Fusing percussion to create Rhythmscape
In this interview, Pandit Bikram Ghosh, who experimented with countless percussion instruments, talks about his album Rhythmscape.music Updated: May 31, 2003 18:36 IST
Calling Pandit Bikram Ghosh a tabla player would be inaccurate, perhaps, incorrect. For, Ghosh has ventured beyond the tabla and experimented with countless percussion instruments in his quest for diversity.
He has studied percussion very seriously down South, bought and learnt instruments that have captured his imagination from all over the world, apart from learning the tabla from his father Pandit Shankar Ghosh, which is how his journey as a percussionist began.
Ghosh's album 'Rhythmscape" which fuses various kinds of percussion has been released recently. In this interview, he speaks about his music that is, to the say the least, quite unique at a time when many accomplished classical musicians are looking beyond the obvious to create an individualistic, you can call it global, sound.
What attracts the listener to the tabla in the West?
The tabla is that one drum that produces a vast range of sounds. One can also see a lot of interaction with the person whom the tabla player accompanies. So you can say that there is a certain physicality in the whole process. That is what attracts people from the West. After Zakir Hussain, the instrument has become a lot more glamorous It is understandable. When people who dress well and look good play brilliantly, people get attracted to the instrument as well.
Earlier, when Ustad Allarakha Khan played in the West, the instrument was viewed with incomprehension and awe. Has that been replaced with more familiarity today?
There is much more familiarity, although it needs to be said that the predominant attraction continues to be the sound. A huge chunk have not explored the subject matter. But then, how many people in India can tell whether or not a 'tehai' has been taken at the right point? On the contrary, if a note is somewhat out of place in a 'raga', the same people might react knowledgeably.
Fusion is the 'in' thing. But does that contribute to literacy?
It is a bridge. There has been a certain coteried audience for Indian classical music. But these days, all of a sudden, four-five thousand people turn up for concerts. Fusion helps to attract those listeners who may not be going for classical music concerts otherwise. That helps to enhance awareness about the music.
But there is good fusion, and bad fusion too in which artists come together just for the heck of it. Your comment?
For fusion to be both serious and good, the artist should have an idea of the other genre. Bad fusion happens when sounds of various instruments are made to come together without adequate knowledge. What is sad but true is that knowledge is going out of fashion these days.

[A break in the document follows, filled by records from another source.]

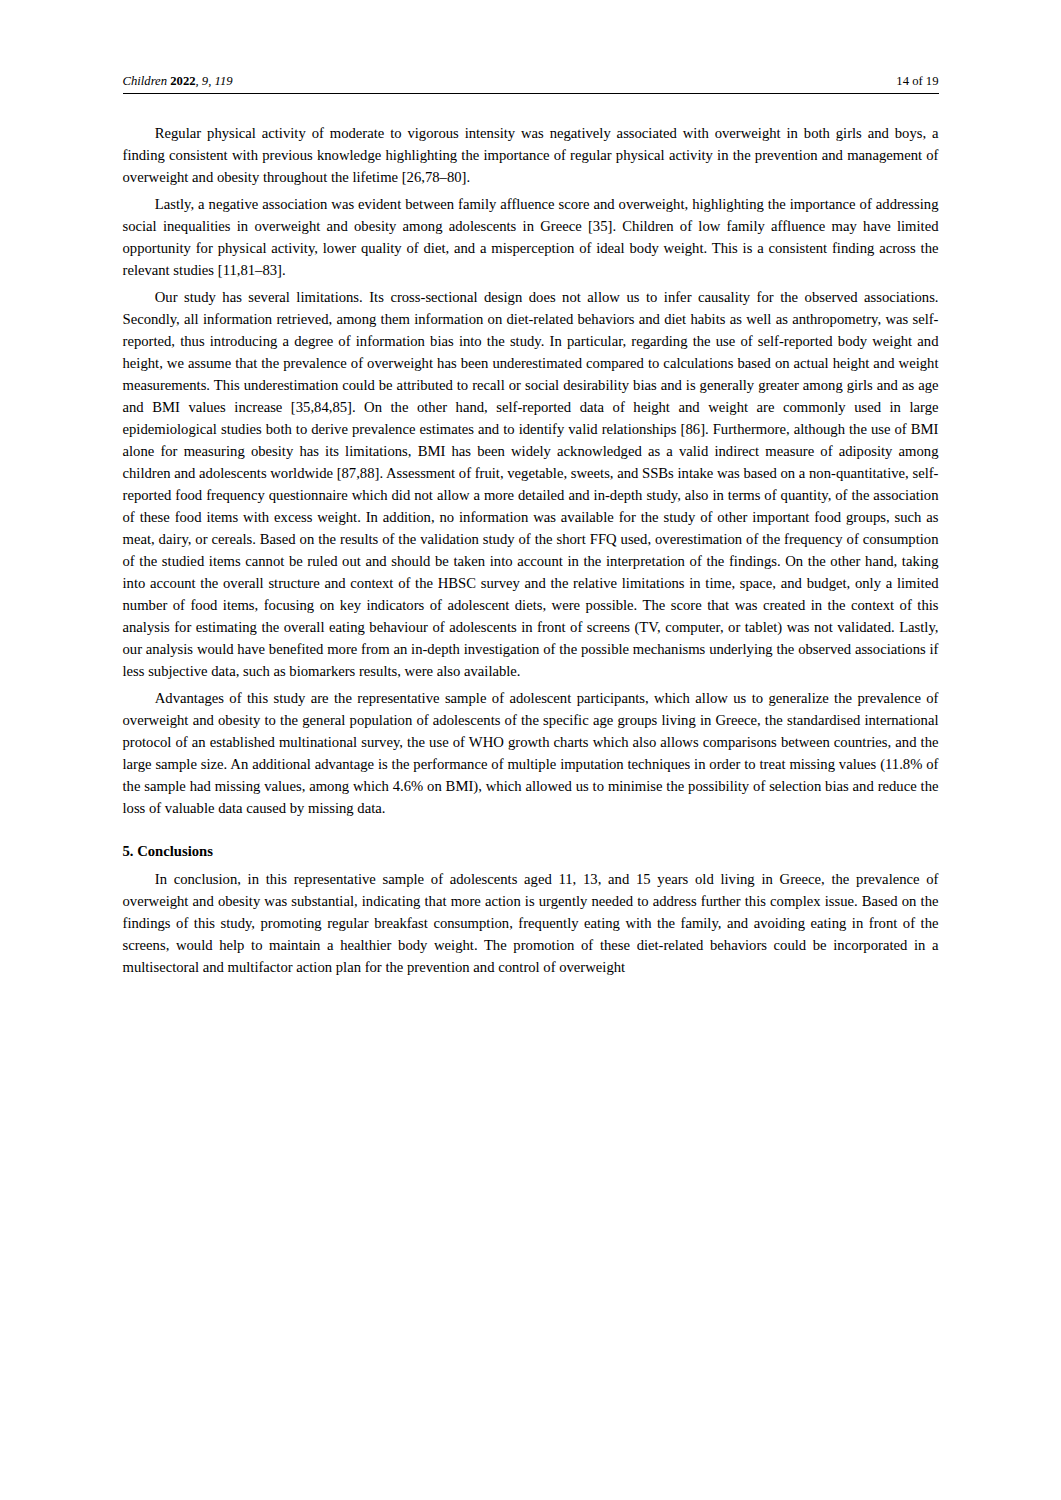Children 2022, 9, 119 14 of 19
Regular physical activity of moderate to vigorous intensity was negatively associated with overweight in both girls and boys, a finding consistent with previous knowledge highlighting the importance of regular physical activity in the prevention and management of overweight and obesity throughout the lifetime [26,78–80].
Lastly, a negative association was evident between family affluence score and overweight, highlighting the importance of addressing social inequalities in overweight and obesity among adolescents in Greece [35]. Children of low family affluence may have limited opportunity for physical activity, lower quality of diet, and a misperception of ideal body weight. This is a consistent finding across the relevant studies [11,81–83].
Our study has several limitations. Its cross-sectional design does not allow us to infer causality for the observed associations. Secondly, all information retrieved, among them information on diet-related behaviors and diet habits as well as anthropometry, was self-reported, thus introducing a degree of information bias into the study. In particular, regarding the use of self-reported body weight and height, we assume that the prevalence of overweight has been underestimated compared to calculations based on actual height and weight measurements. This underestimation could be attributed to recall or social desirability bias and is generally greater among girls and as age and BMI values increase [35,84,85]. On the other hand, self-reported data of height and weight are commonly used in large epidemiological studies both to derive prevalence estimates and to identify valid relationships [86]. Furthermore, although the use of BMI alone for measuring obesity has its limitations, BMI has been widely acknowledged as a valid indirect measure of adiposity among children and adolescents worldwide [87,88]. Assessment of fruit, vegetable, sweets, and SSBs intake was based on a non-quantitative, self-reported food frequency questionnaire which did not allow a more detailed and in-depth study, also in terms of quantity, of the association of these food items with excess weight. In addition, no information was available for the study of other important food groups, such as meat, dairy, or cereals. Based on the results of the validation study of the short FFQ used, overestimation of the frequency of consumption of the studied items cannot be ruled out and should be taken into account in the interpretation of the findings. On the other hand, taking into account the overall structure and context of the HBSC survey and the relative limitations in time, space, and budget, only a limited number of food items, focusing on key indicators of adolescent diets, were possible. The score that was created in the context of this analysis for estimating the overall eating behaviour of adolescents in front of screens (TV, computer, or tablet) was not validated. Lastly, our analysis would have benefited more from an in-depth investigation of the possible mechanisms underlying the observed associations if less subjective data, such as biomarkers results, were also available.
Advantages of this study are the representative sample of adolescent participants, which allow us to generalize the prevalence of overweight and obesity to the general population of adolescents of the specific age groups living in Greece, the standardised international protocol of an established multinational survey, the use of WHO growth charts which also allows comparisons between countries, and the large sample size. An additional advantage is the performance of multiple imputation techniques in order to treat missing values (11.8% of the sample had missing values, among which 4.6% on BMI), which allowed us to minimise the possibility of selection bias and reduce the loss of valuable data caused by missing data.
5. Conclusions
In conclusion, in this representative sample of adolescents aged 11, 13, and 15 years old living in Greece, the prevalence of overweight and obesity was substantial, indicating that more action is urgently needed to address further this complex issue. Based on the findings of this study, promoting regular breakfast consumption, frequently eating with the family, and avoiding eating in front of the screens, would help to maintain a healthier body weight. The promotion of these diet-related behaviors could be incorporated in a multisectoral and multifactor action plan for the prevention and control of overweight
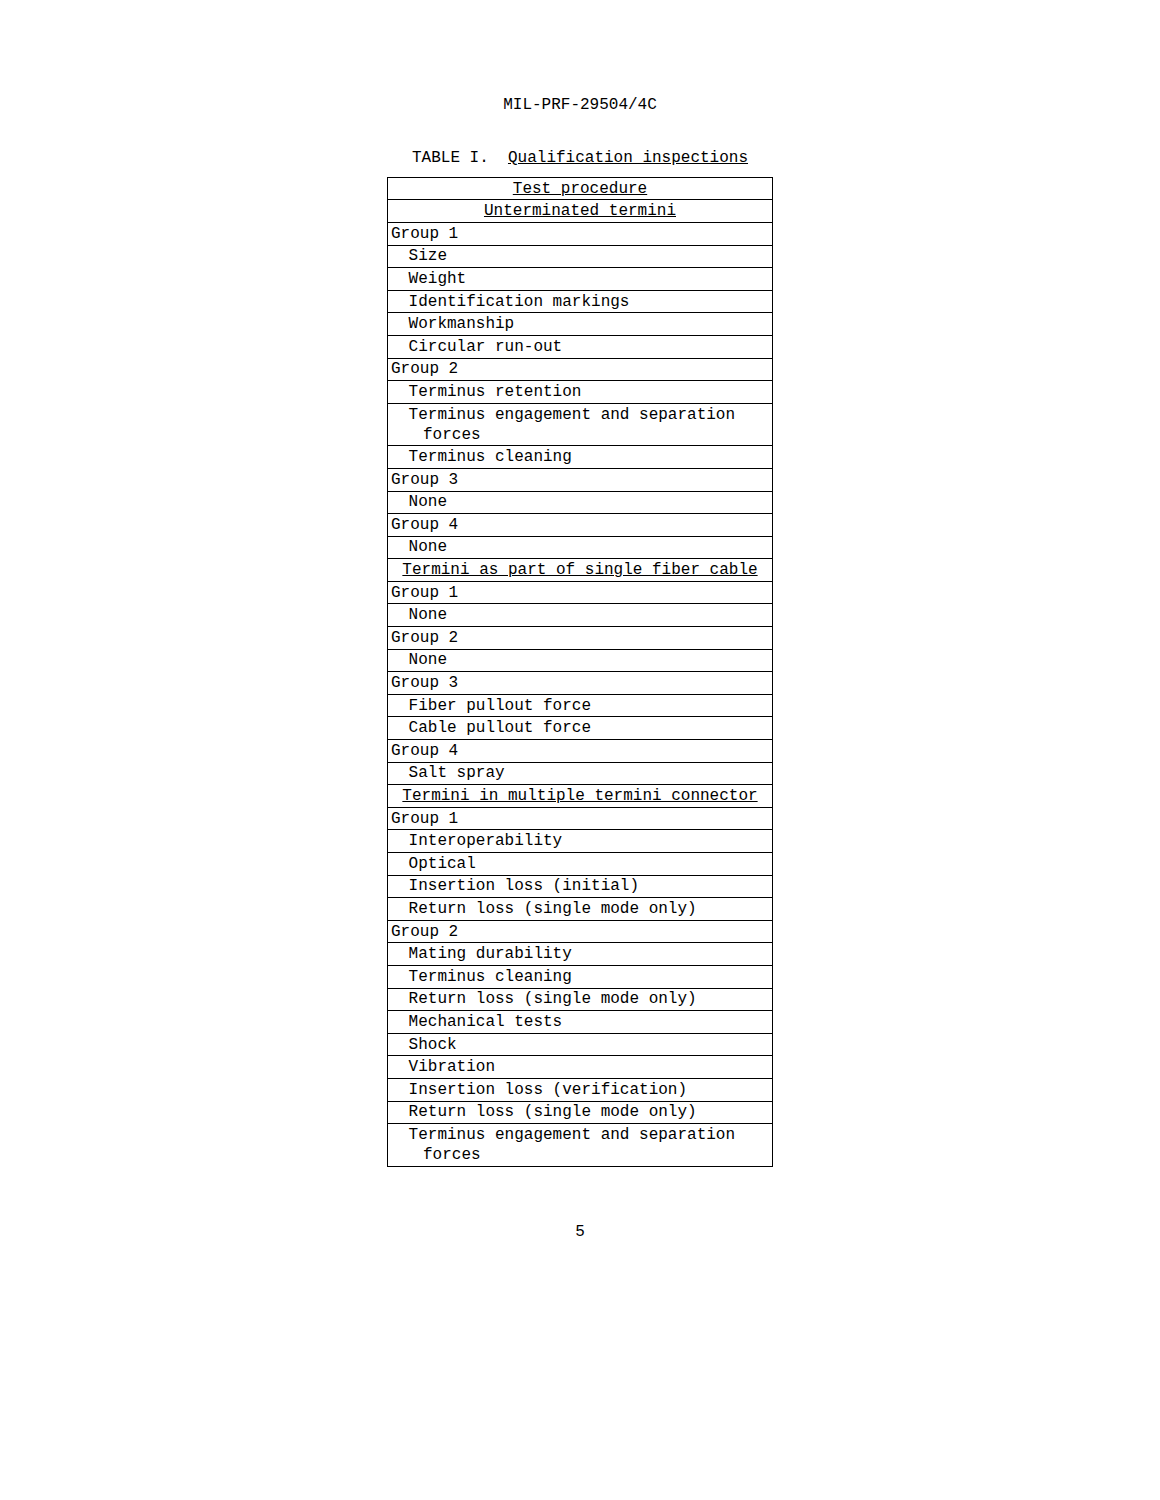MIL-PRF-29504/4C
TABLE I. Qualification inspections
| Test procedure |
| Unterminated termini |
| Group 1 |
| Size |
| Weight |
| Identification markings |
| Workmanship |
| Circular run-out |
| Group 2 |
| Terminus retention |
| Terminus engagement and separation forces |
| Terminus cleaning |
| Group 3 |
| None |
| Group 4 |
| None |
| Termini as part of single fiber cable |
| Group 1 |
| None |
| Group 2 |
| None |
| Group 3 |
| Fiber pullout force |
| Cable pullout force |
| Group 4 |
| Salt spray |
| Termini in multiple termini connector |
| Group 1 |
| Interoperability |
| Optical |
| Insertion loss (initial) |
| Return loss (single mode only) |
| Group 2 |
| Mating durability |
| Terminus cleaning |
| Return loss (single mode only) |
| Mechanical tests |
| Shock |
| Vibration |
| Insertion loss (verification) |
| Return loss (single mode only) |
| Terminus engagement and separation forces |
5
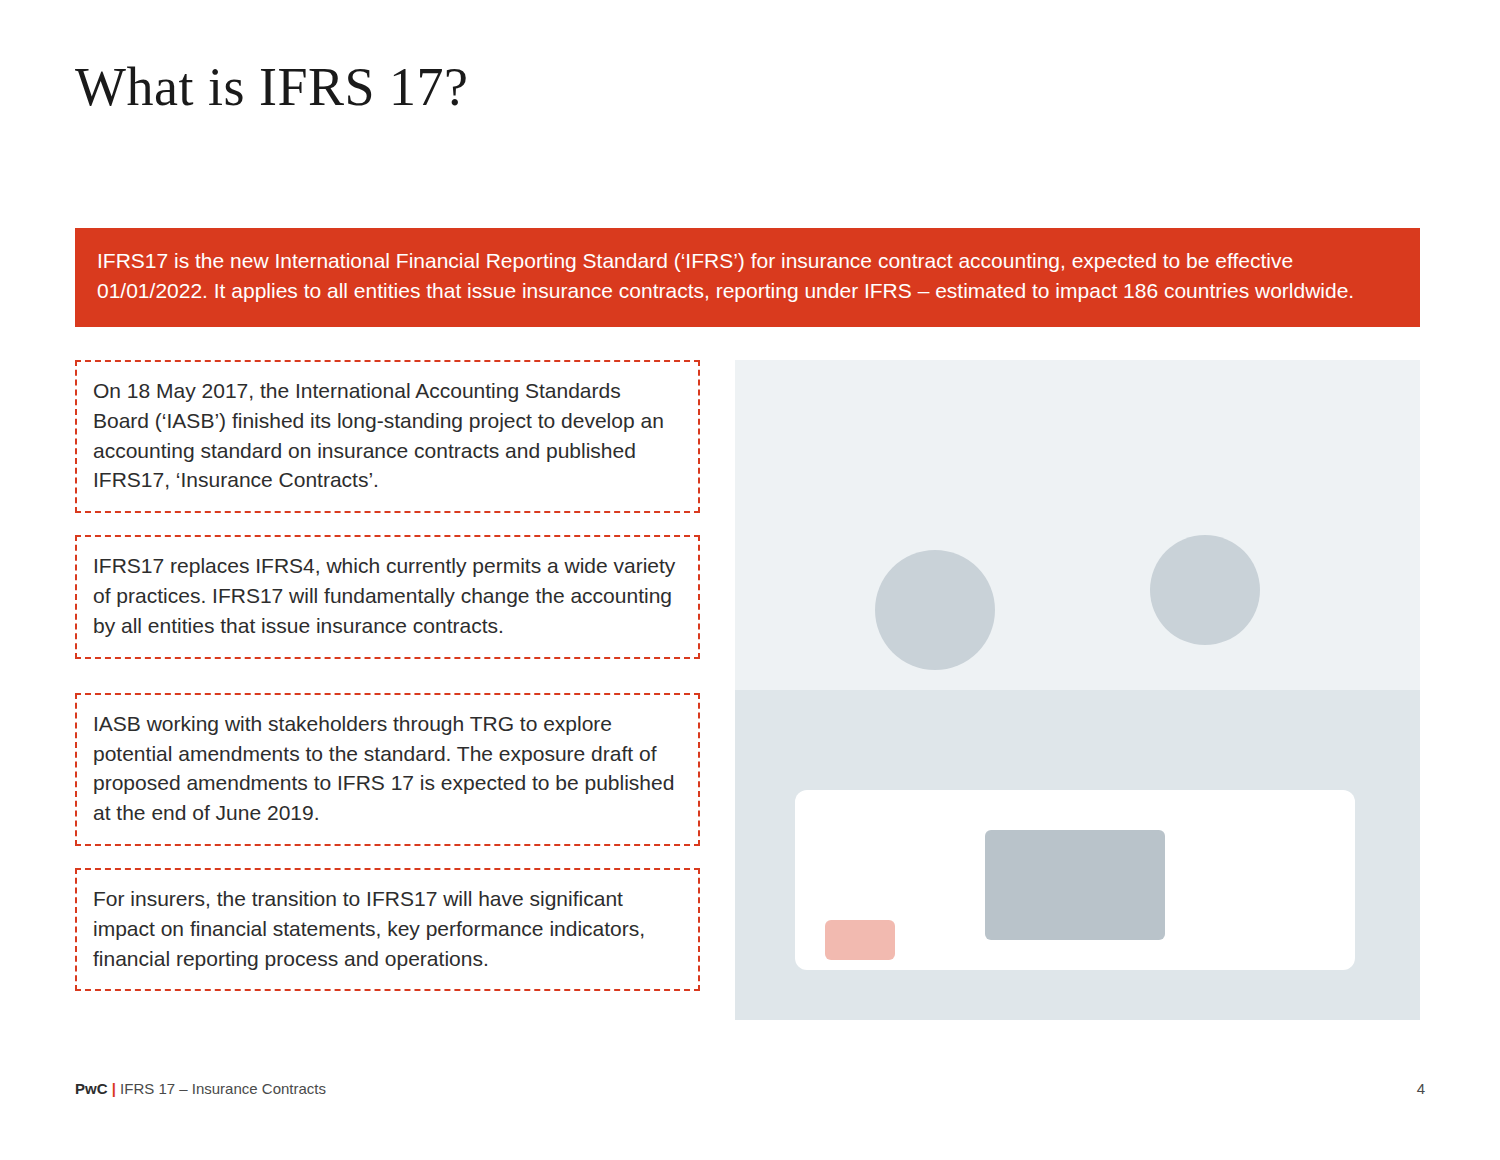What is IFRS 17?
IFRS17 is the new International Financial Reporting Standard (‘IFRS’) for insurance contract accounting, expected to be effective 01/01/2022. It applies to all entities that issue insurance contracts, reporting under IFRS – estimated to impact 186 countries worldwide.
On 18 May 2017, the International Accounting Standards Board (‘IASB’) finished its long-standing project to develop an accounting standard on insurance contracts and published IFRS17, ‘Insurance Contracts’.
IFRS17 replaces IFRS4, which currently permits a wide variety of practices. IFRS17 will fundamentally change the accounting by all entities that issue insurance contracts.
IASB working with stakeholders through TRG to explore potential amendments to the standard. The exposure draft of proposed amendments to IFRS 17 is expected to be published at the end of June 2019.
For insurers, the transition to IFRS17 will have significant impact on financial statements, key performance indicators, financial reporting process and operations.
PwC | IFRS 17 – Insurance Contracts
4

What explains your passion for exploring new percussion instruments?
I have studied South Indian percussion seriously. But wherever I have gone, I have collected various kinds of drums. Whenever there has been the possibility of creating a solo which I have felt a certain kind of drum carry off well, I have incorporated that. I have collected all kinds of drums, met all kinds of drummers, and if ever there has been an instrument for which I have not been able to find a player, I have gone ahead and learnt that myself.
'Rhythmscape' is not only an album, but there have been a series of concerts with that name. How are you enjoying it?
I am at a point in my career when I am having fun like never before. After thirty classical concerts on the trot, I did feel the need for a break. These days, after a series of 15 concerts or so, I do five or six 'Rhythmscape' concerts. I get a lot of positive energy from doing so and, when I get back to playing in Indian classical concerts, people say that there is an extra zing in my playing. I feel rejuvenated, may be that is why.
You have learnt South Indian percussion, and also played with Pandit Ravi Shankar for a long time. Have you experimented with him by playing the tabla in the Carnatic style?
When Panditji plays ragas like Hamsadhwani or Kalawati which have South Indian roots, I use a low 'sa' tabla which I play in the 'mridangam' style. He likes it very much.
How tough has it been to create an identity for yourself, since you are Pandit Shankar Ghosh's son and the cousin of Pandit Swapan Chowdhury?
It has not been easy at all. For the first four-five years of my career, I had to struggle to counter criticisms. After that, I changed tracks, and that is why I started studying Carnatic music seriously. After a point in my life, I started juggling between two careers: those of a percussionist down South and in the North. It was one of ways of sounding and being different, and people recognised it. But the initial years were tough. That is a confession I must make.